The identification of the estrogen receptor (ER) provided the first target for antiestrogenic therapeutic agents. Endocrine therapies, either by blocking or downregulating the receptor or by suppressing the estrogen production, inhibit the proliferative effect of estradiol on ER. While the activity on ER is considered a real target-mediated therapy, the effect on enzymatic activity involved in estrogen production (mainly inhibition of aromatase by aromatase inhibitors, AIs, and ovarian ablation) could be considered an "indirect" targeted strategy. In addiction to the direct ligand-ER signal, the complexity of endocrine and non endocrine pathways has led to combination therapies against different targets. Tamoxifen is the widely investigated, most used and representative of drugs blocking the ER and has been introduced in the advanced disease, in neoadjuvant and adjuvant setting and for chemo-prevention of high risk women. Its role has been challenged in the last years by the introduction of third generation aromatase inhibitors that have proven a higher activity than tamoxifen and different toxicity.
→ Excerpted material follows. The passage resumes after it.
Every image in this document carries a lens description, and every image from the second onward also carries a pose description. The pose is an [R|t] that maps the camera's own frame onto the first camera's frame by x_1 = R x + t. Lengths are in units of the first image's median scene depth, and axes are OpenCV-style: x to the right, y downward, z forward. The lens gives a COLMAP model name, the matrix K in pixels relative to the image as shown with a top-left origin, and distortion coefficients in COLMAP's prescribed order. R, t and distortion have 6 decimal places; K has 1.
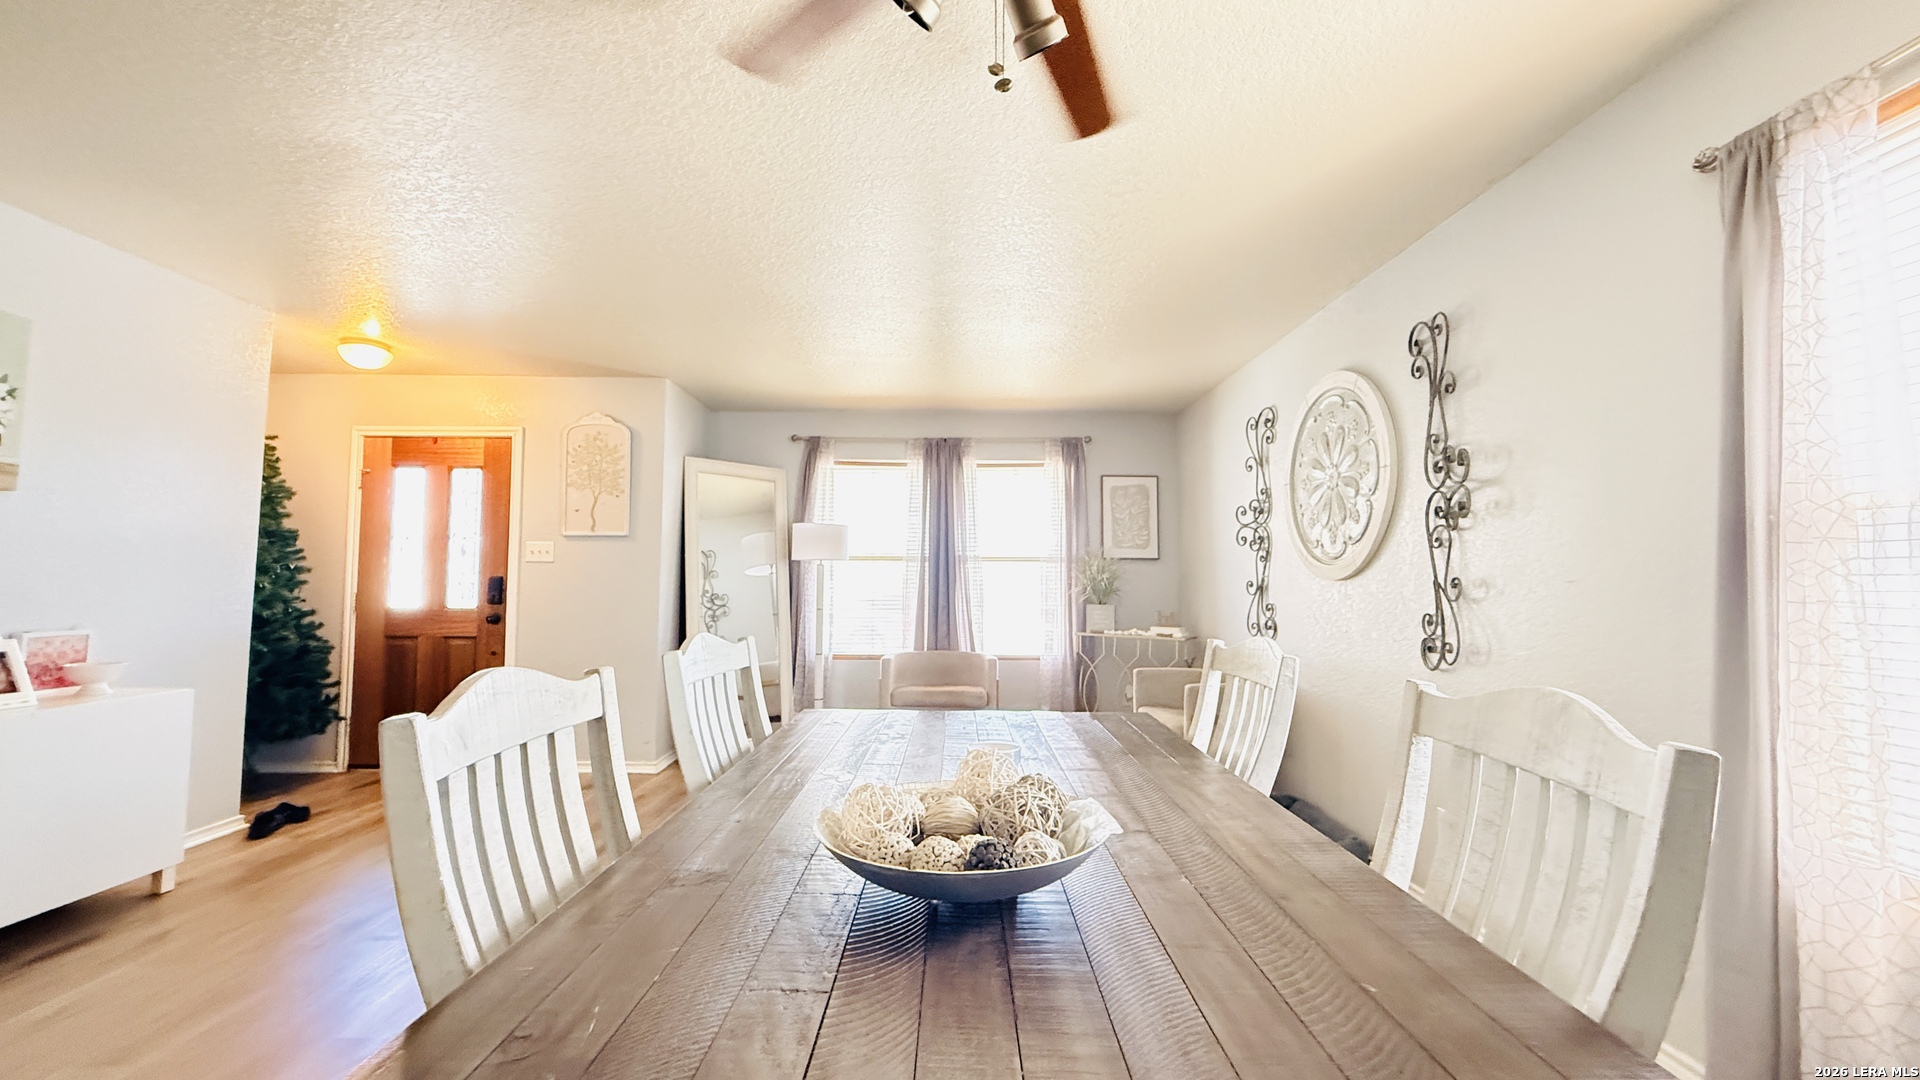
lens RADIAL K [[768.2, 0, 960.0], [0, 768.2, 540.0], [0, 0, 1]] dist [0.002255, 0.000026]
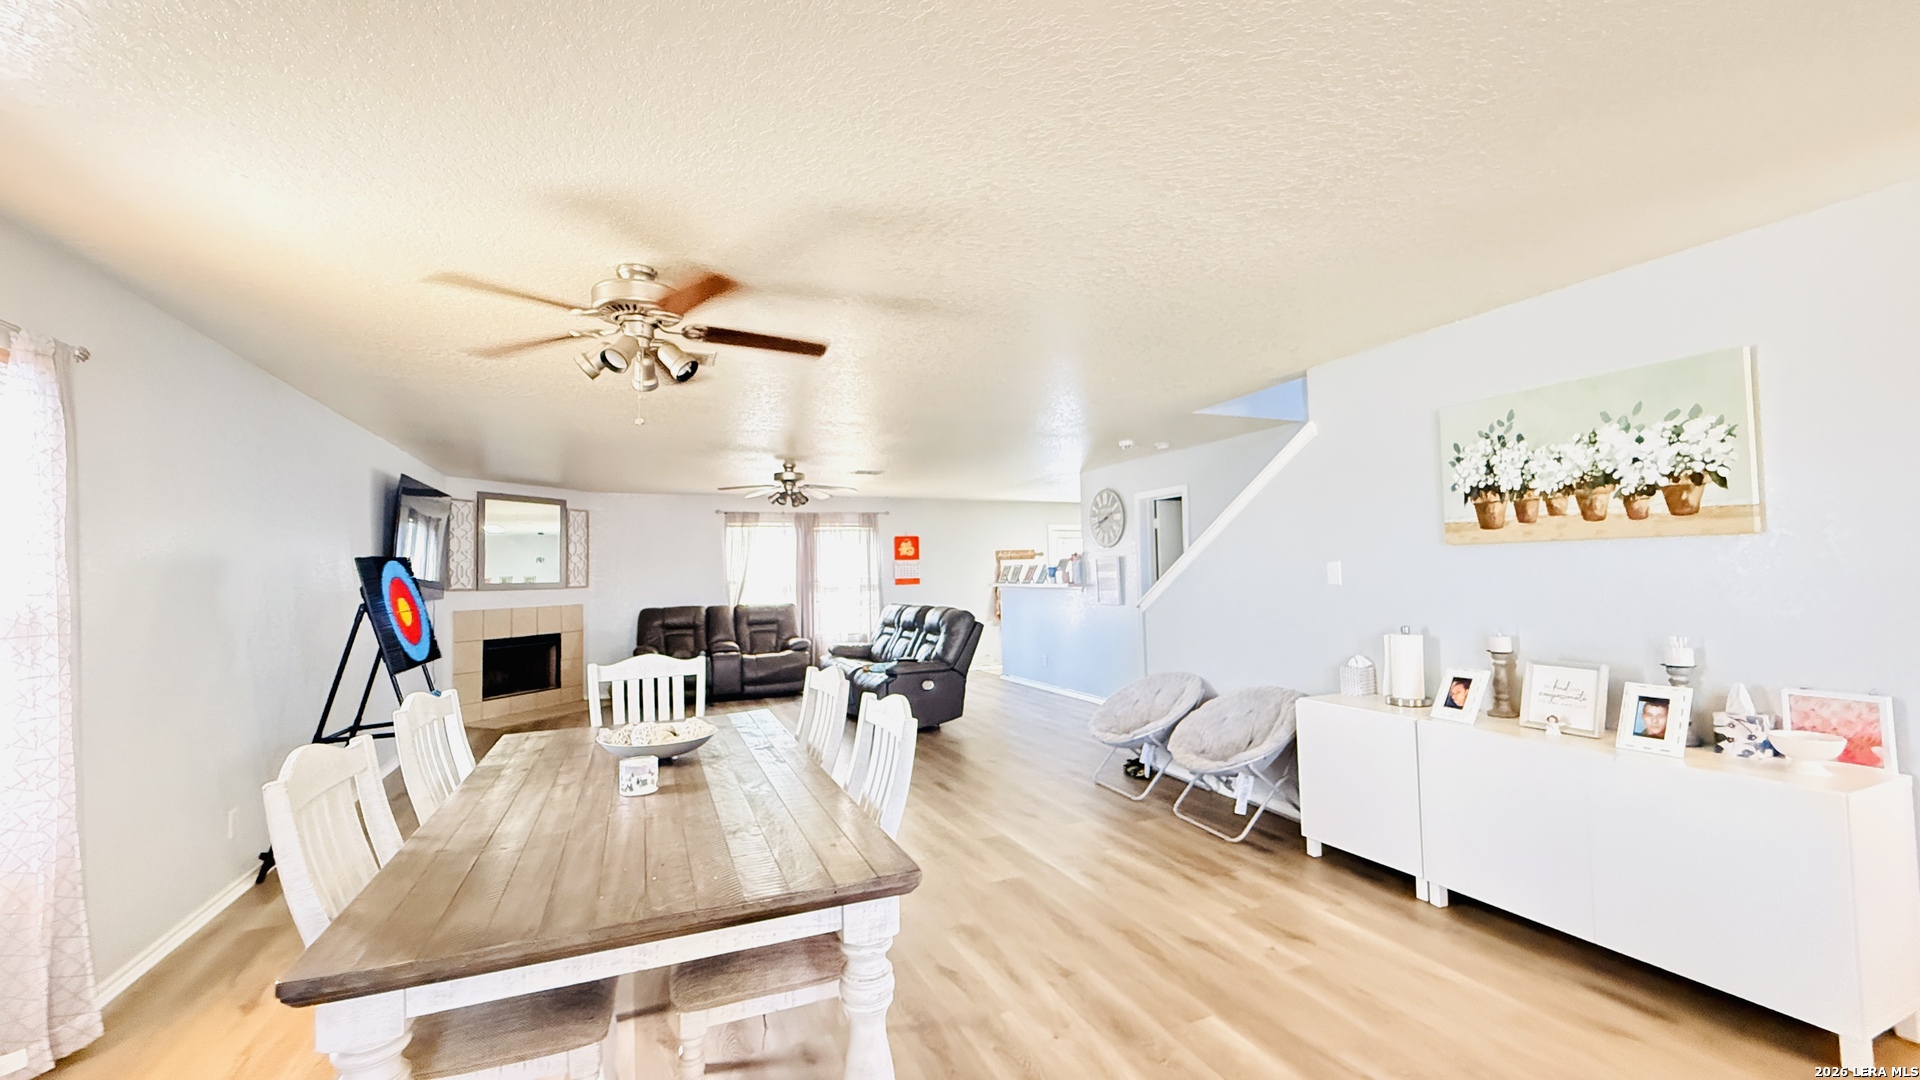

Several other SERMs (selective estrogen receptor modulators) have been investigated, but none of them was clearly superior to tamoxifen. SERDs (selective estrogen receptor downregulators) act as pure estrogen antagonist. They are used in the treatment of advanced breast cancers and their role in other settings still needs further investigation. Here we discuss the well established data with SERMs, SERDs and AIs, mechanisms underlying resistance and rationale for recycling endocrine compounds and for simultaneously targeting different pathways.
雌激素受体(ER)的鉴定为抗雌激素治疗药物提供了第一个靶标。内分泌治疗,无论是通过阻断或下调受体,还是通过抑制雌激素的产生,都能抑制雌二醇对 ER 的增殖作用。虽然 ER 的活性被认为是一种真正的靶向治疗,但涉及雌激素产生的酶活性的影响(主要是通过芳香酶抑制剂(AIs)和卵巢切除来抑制芳香酶)可以被认为是一种“间接”的靶向策略。除了直接的配体-ER 信号外,内分泌和非内分泌途径的复杂性导致了针对不同靶点的联合治疗。他莫昔芬是研究最广泛、使用最广泛、最具代表性的阻断 ER 的药物,已被引入晚期疾病、新辅助和辅助治疗以及高危妇女的化疗预防。近年来,第三代芳香酶抑制剂的引入挑战了它的作用,这些抑制剂的活性比他莫昔芬更高,毒性也不同。已经研究了其他几种 SERMs(选择性雌激素受体调节剂),但没有一种明显优于他莫昔芬。SERDs(选择性雌激素受体下调剂)作为纯雌激素拮抗剂。它们用于治疗晚期乳腺癌,其在其他情况下的作用仍需要进一步研究。在这里,我们讨论了 SERMs、SERDs 和 AIs 的既定数据、耐药的机制以及回收内分泌化合物和同时靶向不同途径的基本原理。